In the unpublished series this time I’m voting I carried out a photographic enquiry of the interplay between architecture, surveillance and technology in the public space of the European Parliament Complex in Brussels, Belgium. The series informs my final major project with working title ‘The Digital Divide’ which interrogates the human condition in face of the information age, in particular the concept of digital existence within smart cities. The image of the central square of the European Parliament Complex in Brussels (Fig.3) explores the power play between institutions, media, surveillance and the individual. The objective stance belies the photographic intent of the image which depicts the possibility of a dystopian future in which people constitute controlled and surveyed media in the public space. As such the image veers towards monologue than dialogue and, as the rest of the series, is a departure from my normal photographic practice.

IRR-2017-032-8492 Braigh Craobhach

Fig. 4 Gordon Sutherland, 2017, Braigh Craobhach [75 x 50 cm (30 x 20 in.) fine-art giclée inkjet pigment print] (Private Collection, Athens)

From the series Another Path (Sutherland 2017) the image Braigh Craobhach (Fig.4) is distinctly representative of my photographic intent. Using acrylic filters and photographic gels in the naturally occurring colours of the Inner Hebrides in Scotland, combined with long exposure photography, I aimed to deconstruct the processes of encroachment in the villages of the Highland clearances. The series has a linear narrative which develops according to the extent of the encroachment.

GS07 IRR-2018-009-1080 Knightswood Flats

Fig. 5 Gordon Sutherland, 2018, Knightswood Flats, Glasgow [60 x 90 cm (23.6 x 35.4 in.) fine-art giclée inkjet pigment print] (Private Collection, Brussels)

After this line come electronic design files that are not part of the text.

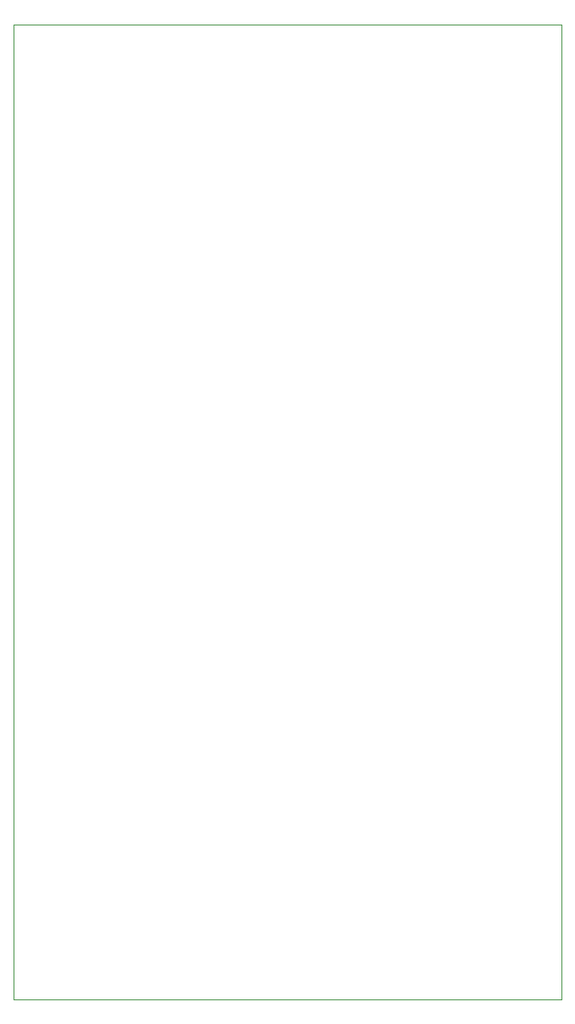
<source format=gbr>
G04 Layer_Color=0*
%FSLAX26Y26*%
%MOIN*%
%TF.FileFunction,Profile,NP*%
%TF.Part,Single*%
G01*
G75*
%TA.AperFunction,Profile*%
%ADD65C,0.001000*%
D65*
X-174244Y-2689000D02*
X1981000Y-2689000D01*
X1981000Y1144000D01*
X-174244Y1144000D01*
X-174244Y-2689000D01*
%TF.MD5,71adfda2c248cb0800f05512aa370076*%
M02*

</source>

From the series Looking for Daylight (Sutherland 2018) the image Knightswood Flats, Glasgow (Fig.5), is typical of my photographic intent as an invitation to dialogue. In this case a discussion into the relationship between people, the built environment, modern day infrastructure, and the natural environment. The objective stance in the image belies the message given by the compositional elements and their relative placing within the image. The series Looking for Daylight can be read either as a linear narrative depicting the history of architecture in Glasgow, or seen in their post modern non-linear narrative they constitute photographic plates to illustrate the science fiction novel Lanark: A Life in Four Books by Alasdair Gray, and the two cities of Glasgow and Unthank in which it is set.

The photographic journey to here has been a development of self-expression coupled with a conviction for dialogue and acceptance without judgment. My most recent project, this time I’m voting, constituted a visible departure from that intent, with less subtle messaging. At any rate, the cultural and personal context cannot be entirely separated unless the photographer is a machine – and even that is open to debate. The image, or the photographer, remains a burden. The one does not escape the other.

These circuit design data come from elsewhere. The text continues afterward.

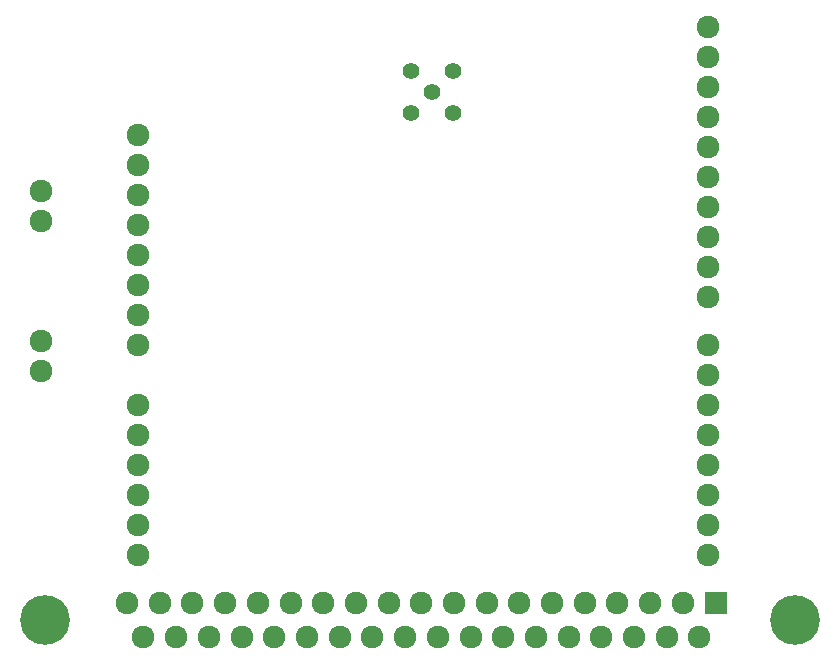
<source format=gbr>
G04 #@! TF.FileFunction,Soldermask,Bot*
%FSLAX46Y46*%
G04 Gerber Fmt 4.6, Leading zero omitted, Abs format (unit mm)*
G04 Created by KiCad (PCBNEW 4.0.7) date 10/28/17 15:39:51*
%MOMM*%
%LPD*%
G01*
G04 APERTURE LIST*
%ADD10C,0.100000*%
%ADD11R,1.920000X1.920000*%
%ADD12C,1.920000*%
%ADD13C,4.210000*%
%ADD14C,1.924000*%
%ADD15C,1.400000*%
G04 APERTURE END LIST*
D10*
D11*
X201930000Y-127000000D03*
D12*
X199160000Y-127000000D03*
X196390000Y-127000000D03*
X193620000Y-127000000D03*
X190860000Y-127000000D03*
X188090000Y-127000000D03*
X185320000Y-127000000D03*
X182550000Y-127000000D03*
X179780000Y-127000000D03*
D13*
X208640000Y-128420000D03*
X145140000Y-128420000D03*
D12*
X177010000Y-127000000D03*
X174240000Y-127000000D03*
X171480000Y-127000000D03*
X168710000Y-127000000D03*
X165940000Y-127000000D03*
X163170000Y-127000000D03*
X160400000Y-127000000D03*
X157630000Y-127000000D03*
X154860000Y-127000000D03*
X152100000Y-127000000D03*
X200560000Y-129840000D03*
X197790000Y-129840000D03*
X195020000Y-129840000D03*
X192250000Y-129840000D03*
X189480000Y-129840000D03*
X186720000Y-129840000D03*
X183950000Y-129840000D03*
X181180000Y-129840000D03*
X178410000Y-129840000D03*
X175640000Y-129840000D03*
X172870000Y-129840000D03*
X170100000Y-129840000D03*
X167340000Y-129840000D03*
X164570000Y-129840000D03*
X161800000Y-129840000D03*
X159030000Y-129840000D03*
X156260000Y-129840000D03*
X153490000Y-129840000D03*
D14*
X153042000Y-87335000D03*
X153042000Y-89875000D03*
X153042000Y-92415000D03*
X153042000Y-94955000D03*
X153042000Y-97495000D03*
X153042000Y-100035000D03*
X153042000Y-102575000D03*
X153042000Y-105115000D03*
X153042000Y-110195000D03*
X201302000Y-105115000D03*
X153042000Y-112735000D03*
X153042000Y-115275000D03*
X153042000Y-117815000D03*
X153042000Y-120355000D03*
X153042000Y-122895000D03*
X201302000Y-78195000D03*
X201302000Y-80735000D03*
X201302000Y-83275000D03*
X201302000Y-85815000D03*
X201302000Y-88355000D03*
X201302000Y-90895000D03*
X201302000Y-93435000D03*
X201302000Y-95975000D03*
X201302000Y-98515000D03*
X201302000Y-101055000D03*
X201302000Y-107655000D03*
X201302000Y-110195000D03*
X201302000Y-112735000D03*
X201302000Y-115275000D03*
X201302000Y-117815000D03*
X201302000Y-120355000D03*
X201302000Y-122895000D03*
D15*
X179705000Y-81915000D03*
X176165000Y-81915000D03*
X179705000Y-85455000D03*
X176165000Y-85455000D03*
X177935000Y-83685000D03*
D14*
X144780000Y-107315000D03*
X144780000Y-104775000D03*
X144780000Y-94615000D03*
X144780000Y-92075000D03*
M02*

</source>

The exploration of my visual voice continues through extension of Guattarian philosophy at today’s confluence of the environmental crisis and the information age. By exploring critical contextual theory and contemporary visual culture I am preparing for the next stage in informing my degree major project through exploration of surveillance and data flows in digitally connected cultures.

This exploration emerges ahead of a photography project this coming summer in Tokyo as part of the Surfaces and Strategies module.

For this reason my starting point for exploration of context and visual culture is art and religion in Japan, building on the perspectives and photographic practice already explored from my very own, personal western perspective.